This report analyzes the influence that various factors have on home prices in California. These factors are size, number of bedrooms, and number of bathrooms. Both size and number of bathrooms have a statistically significant relationship with home price. Although, the number of bedrooms does not have a statistically significant relationship with home price.
Based on the regression lines for each of the models, there is a significant increase of $339.19 per additional square foot, a significant increase of $194,740 per additional bathroom, and a non-significant increase of $84,770 per additional bedroom.
When pairing these factors together in a multiple regression model, home size significantly influences home prices in California by $281.10 per additional square foot. However, the number of bedrooms and bathrooms do not lead to a significant influence on home prices.

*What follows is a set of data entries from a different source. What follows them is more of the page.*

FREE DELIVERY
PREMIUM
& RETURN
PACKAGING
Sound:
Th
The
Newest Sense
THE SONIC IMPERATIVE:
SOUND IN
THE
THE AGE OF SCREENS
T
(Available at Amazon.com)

Exploring price differences among homes in California, New York, New Jersey, and Pennsylvania, the analysis reveals various findings. The ANOVA model reveals a statistically significant difference in home prices among the four states. Taking this further, I used Tukey’s HSD post-hoc test, which lead to the finding that home prices in California are significantly more expensive than those in New York, New Jersey, and Pennsylvania. When comparing New York, New Jersey, and Pennsylvania with one another, no significant difference can be found.

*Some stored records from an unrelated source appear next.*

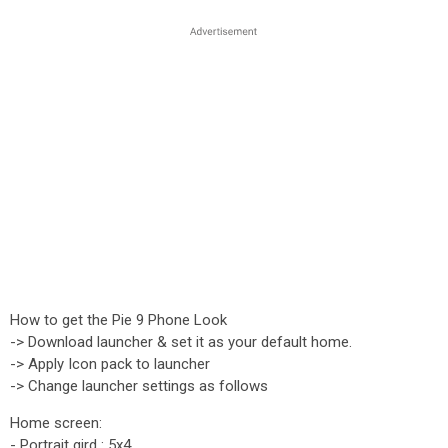
How to get the Pie 9 Phone Look
-> Download launcher & set it as your default home.
-> Apply Icon pack to launcher
-> Change launcher settings as follows
Home screen:
- Portrait gird : 5x4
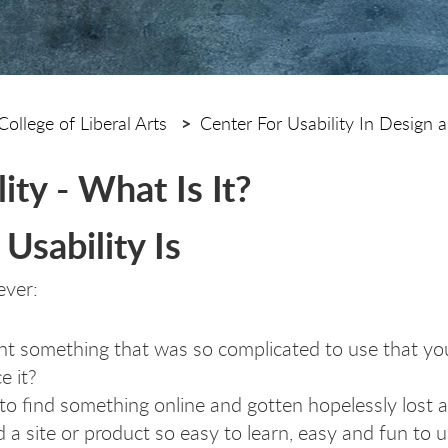
College of Liberal Arts
Center For Usability In Design a
ity - What Is It?
Usability Is
ever:
t something that was so complicated to use that you
e it?
 to find something online and gotten hopelessly lost
 a site or product so easy to learn, easy and fun to us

From the analyses, home size and number of bathrooms have a statistically significant relationship with home price, while the number of bedrooms does not. Tying these three factors together yields only home size having a statistically significant relationship with home price. When comparing California home prices with other states, such as New York, New Jersey, and Pennsylvania, houses in California are significantly more expensive while the other three states have no significant differences among one another.
The data used for this project comes from Lock5’s Statistics: Unlocking the Power of Data, 3rd Edition. The spreadsheet can be found on https://www.lock5stat.com/datapage3e.html under the dataname “HomesForSale”. The information about this spreadsheet can be found on pg. 43 of Lock5’s Dataset Documentation for the third edition of “Statistics: Unlocking the Power of Data, 3rd Edition”. (https://www.lock5stat.com/datasets3e/Lock5DataGuide3e.pdf)
The Dataset Documentation PDF sources the following for the “HomesForSale” dataset: “Data collected from www.zillow.com in 2019.”